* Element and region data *
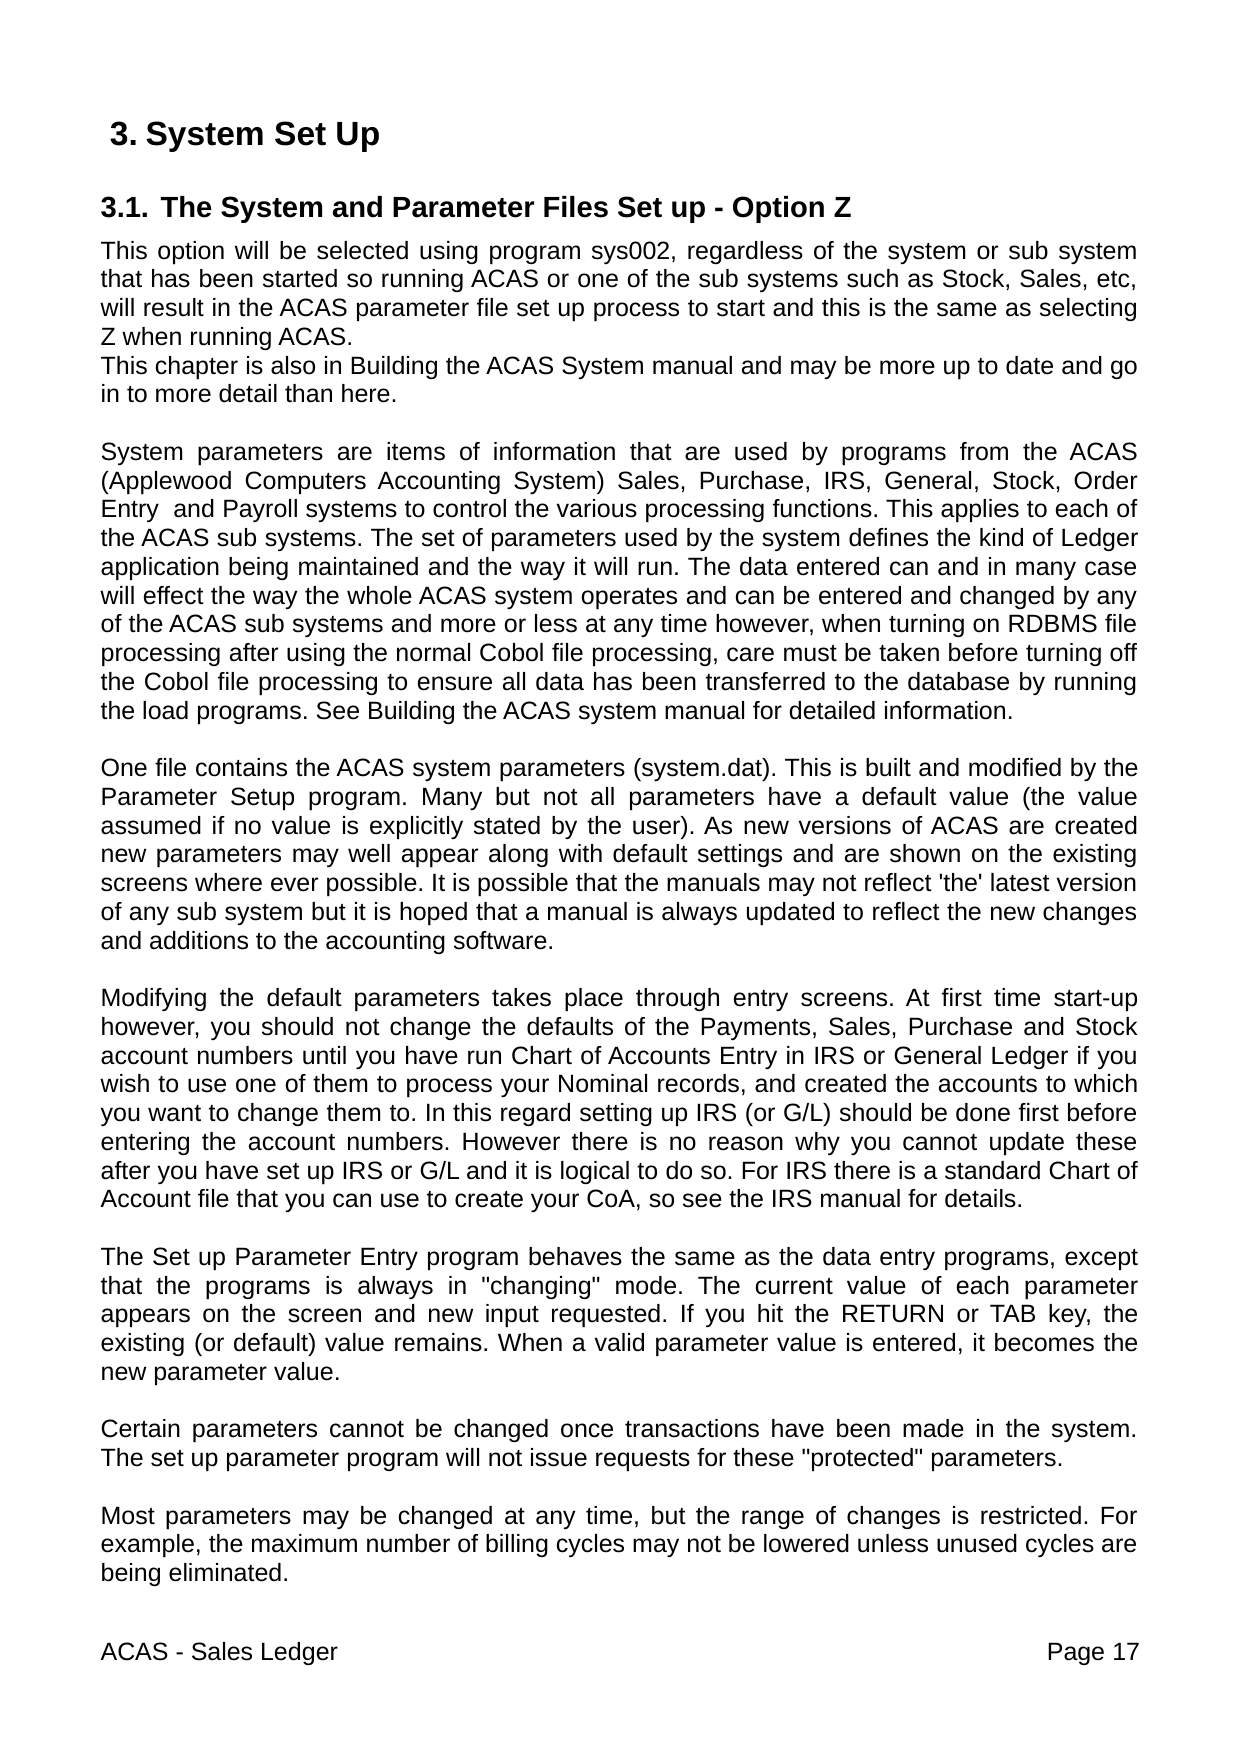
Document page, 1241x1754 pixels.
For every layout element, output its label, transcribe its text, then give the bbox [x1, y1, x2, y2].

text This chapter is also in Building the ACAS System manual and may be more up to date and go in to more detail than here. [100, 351, 1140, 408]
text The Set up Parameter Entry program behaves the same as the data entry programs, except that the programs is always in "changing" mode. The current value of each parameter appears on the screen and new input requested. If you hit the RETURN or TAB key, the existing (or default) value remains. When a valid parameter value is entered, it becomes the new parameter value. [100, 1242, 1140, 1386]
subtitle The System and Parameter Files Set up - Option Z [100, 190, 1140, 223]
text Most parameters may be changed at any time, but the range of changes is restricted. For example, the maximum number of billing cycles may not be lowered unless unused cycles are being eliminated. [100, 1501, 1140, 1587]
subtitle System Set Up [100, 113, 1140, 152]
text One file contains the ACAS system parameters (system.dat). This is built and modified by the Parameter Setup program. Many but not all parameters have a default value (the value assumed if no value is explicitly stated by the user). As new versions of ACAS are created new parameters may well appear along with default settings and are shown on the existing screens where ever possible. It is possible that the manuals may not reflect 'the' latest version of any sub system but it is hoped that a manual is always updated to reflect the new changes and additions to the accounting software. [100, 753, 1140, 954]
text Modifying the default parameters takes place through entry screens. At first time start-up however, you should not change the defaults of the Payments, Sales, Purchase and Stock account numbers until you have run Chart of Accounts Entry in IRS or General Ledger if you wish to use one of them to process your Nominal records, and created the accounts to which you want to change them to. In this regard setting up IRS (or G/L) should be done first before entering the account numbers. However there is no reason why you cannot update these after you have set up IRS or G/L and it is logical to do so. For IRS there is a standard Chart of Account file that you can use to create your CoA, so see the IRS manual for details. [100, 983, 1140, 1213]
text System parameters are items of information that are used by programs from the ACAS (Applewood Computers Accounting System) Sales, Purchase, IRS, General, Stock, Order Entry and Payroll systems to control the various processing functions. This applies to each of the ACAS sub systems. The set of parameters used by the system defines the kind of Ledger application being maintained and the way it will run. The data entered can and in many case will effect the way the whole ACAS system operates and can be entered and changed by any of the ACAS sub systems and more or less at any time however, when turning on RDBMS file processing after using the normal Cobol file processing, care must be taken before turning off the Cobol file processing to ensure all data has been transferred to the database by running the load programs. See Building the ACAS system manual for detailed information. [100, 437, 1140, 724]
text Certain parameters cannot be changed once transactions have been made in the system. The set up parameter program will not issue requests for these "protected" parameters. [100, 1414, 1140, 1472]
text This option will be selected using program sys002, regardless of the system or sub system that has been started so running ACAS or one of the sub systems such as Stock, Sales, etc, will result in the ACAS parameter file set up process to start and this is the same as selecting Z when running ACAS. [100, 236, 1140, 351]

* Aim *
Copy out everything from the start of the records down to the line containing "For every layout", leaving the pictures out of your answer.

* Output below *
Document page, 1241x1754 pixels.
For every layout element, output its label, transcribe its text, then give the bbox [x1, y1, x2, y2].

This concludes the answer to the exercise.